> **WHAT THIS TASK INVOLVES**: The records that follow must be repeated exactly, except for their pictures.

[[ RECORDS SHOWN open ]]

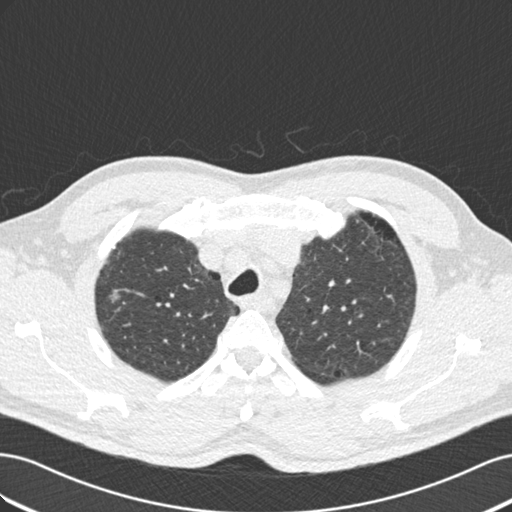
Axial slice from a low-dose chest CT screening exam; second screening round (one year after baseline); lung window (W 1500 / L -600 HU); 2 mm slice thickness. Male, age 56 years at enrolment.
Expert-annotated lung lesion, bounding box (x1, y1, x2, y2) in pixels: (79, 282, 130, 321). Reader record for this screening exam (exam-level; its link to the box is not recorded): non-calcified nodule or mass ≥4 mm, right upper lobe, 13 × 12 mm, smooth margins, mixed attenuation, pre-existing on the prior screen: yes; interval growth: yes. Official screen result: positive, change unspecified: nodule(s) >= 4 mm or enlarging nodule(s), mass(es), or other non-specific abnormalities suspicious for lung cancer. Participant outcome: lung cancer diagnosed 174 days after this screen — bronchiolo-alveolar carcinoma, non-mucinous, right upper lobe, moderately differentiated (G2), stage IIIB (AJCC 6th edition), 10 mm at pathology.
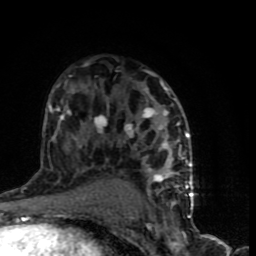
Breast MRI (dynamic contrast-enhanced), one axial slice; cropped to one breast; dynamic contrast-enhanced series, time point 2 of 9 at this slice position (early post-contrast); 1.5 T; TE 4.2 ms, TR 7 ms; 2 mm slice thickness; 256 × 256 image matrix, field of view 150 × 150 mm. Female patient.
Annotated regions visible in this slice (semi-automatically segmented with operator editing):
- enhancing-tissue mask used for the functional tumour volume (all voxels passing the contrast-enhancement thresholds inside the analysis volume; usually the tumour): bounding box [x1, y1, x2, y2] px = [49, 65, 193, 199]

[[ RECORDS SHOWN closed ]]

> **RESPONSE**:
Axial slice from a low-dose chest CT screening exam; second screening round (one year after baseline); lung window (W 1500 / L -600 HU); 2 mm slice thickness. Male, age 56 years at enrolment.
Expert-annotated lung lesion, bounding box (x1, y1, x2, y2) in pixels: (79, 282, 130, 321). Reader record for this screening exam (exam-level; its link to the box is not recorded): non-calcified nodule or mass ≥4 mm, right upper lobe, 13 × 12 mm, smooth margins, mixed attenuation, pre-existing on the prior screen: yes; interval growth: yes. Official screen result: positive, change unspecified: nodule(s) >= 4 mm or enlarging nodule(s), mass(es), or other non-specific abnormalities suspicious for lung cancer. Participant outcome: lung cancer diagnosed 174 days after this screen — bronchiolo-alveolar carcinoma, non-mucinous, right upper lobe, moderately differentiated (G2), stage IIIB (AJCC 6th edition), 10 mm at pathology.
Breast MRI (dynamic contrast-enhanced), one axial slice; cropped to one breast; dynamic contrast-enhanced series, time point 2 of 9 at this slice position (early post-contrast); 1.5 T; TE 4.2 ms, TR 7 ms; 2 mm slice thickness; 256 × 256 image matrix, field of view 150 × 150 mm. Female patient.
Annotated regions visible in this slice (semi-automatically segmented with operator editing):
- enhancing-tissue mask used for the functional tumour volume (all voxels passing the contrast-enhancement thresholds inside the analysis volume; usually the tumour): bounding box [x1, y1, x2, y2] px = [49, 65, 193, 199]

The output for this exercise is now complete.